Network visualization: mapping Shakespeare’s tragedies - hunglee2
http://www.martingrandjean.ch/network-visualization-shakespeare/
======
danso
Cool analysis...I think the works of Shakespeare are vastly underused for fun
little tests of text mining and visualization, given how accessible (well, in
the downloadable/publishing sense, if not the language :) ), ubiquitously
taught, and relatively standardized they are, as far as works of literature
go.

But in terms of the article's visualizations, this seems to me a good example
of how network visualizations (note that visualization is different from
analysis, which are often conflated) are not especially effective, other than
to make people want to think "Oooh that's complicated" whether they derived
insight or not.

In contrast, I find things like this matrix diagram of Les Miserables, as
found in the D3 gallery [1], to be much more straightforward, even before you
use the dropdown box to interact with it. It's not as attractive or high of
"wow" factor, but its information clarity more than makes up for that IMO.

OTOH, one thing that the spaghetti network maps _do_ show is that there's much
room for more sophisticated analysis. The OP looks at whether characters
appeared in a single scene together. I was about to criticize the uselessness
of the Hamlet graph:

[http://www.martingrandjean.ch/wp-
content/uploads/2015/12/Sha...](http://www.martingrandjean.ch/wp-
content/uploads/2015/12/Shakespeare-Network-Hamlet.png)

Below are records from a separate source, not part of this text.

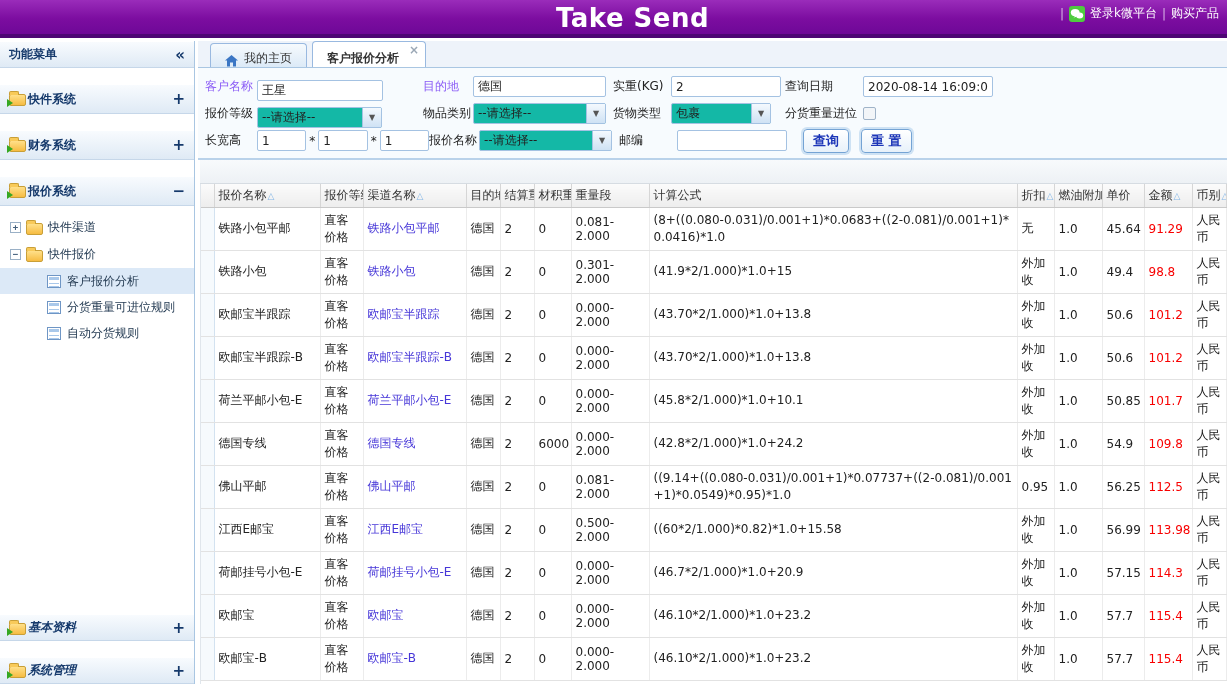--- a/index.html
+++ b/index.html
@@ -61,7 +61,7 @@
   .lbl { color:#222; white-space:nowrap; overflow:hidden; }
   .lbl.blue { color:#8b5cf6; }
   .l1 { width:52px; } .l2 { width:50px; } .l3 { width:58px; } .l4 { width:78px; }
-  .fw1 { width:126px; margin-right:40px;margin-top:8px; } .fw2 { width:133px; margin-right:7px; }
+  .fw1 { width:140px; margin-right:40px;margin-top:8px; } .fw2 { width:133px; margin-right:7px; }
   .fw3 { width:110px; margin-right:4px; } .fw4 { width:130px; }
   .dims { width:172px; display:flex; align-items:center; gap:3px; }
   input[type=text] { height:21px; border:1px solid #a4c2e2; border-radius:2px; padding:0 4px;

But then I realized...that's what it _should_ look like if you are simply
doing scene presence analysis. From my memory, Hamlet _interacts_ with a great
many more characters than do Gertrude or Claudius, such as the Ghost and the
gravediggers. However, technically, the Ghost and the gravediggers appear in
all the same scenes that Gertrude and Claudius do. I think the network graph
would look much different if it were based on adjacent dialogue (or some other
way to distinguish between co-appearance and actual interaction). It's a
little more parsing but it would be more accurate in quantifying the strength
of the network ties.

[1]
[http://bost.ocks.org/mike/miserables/](http://bost.ocks.org/mike/miserables/)

------
peter303
Someone should graph the Avengers which seems to ave an abundance of main
characters. Shakespera results seem to show on or two protangonists and
antagonists each works better.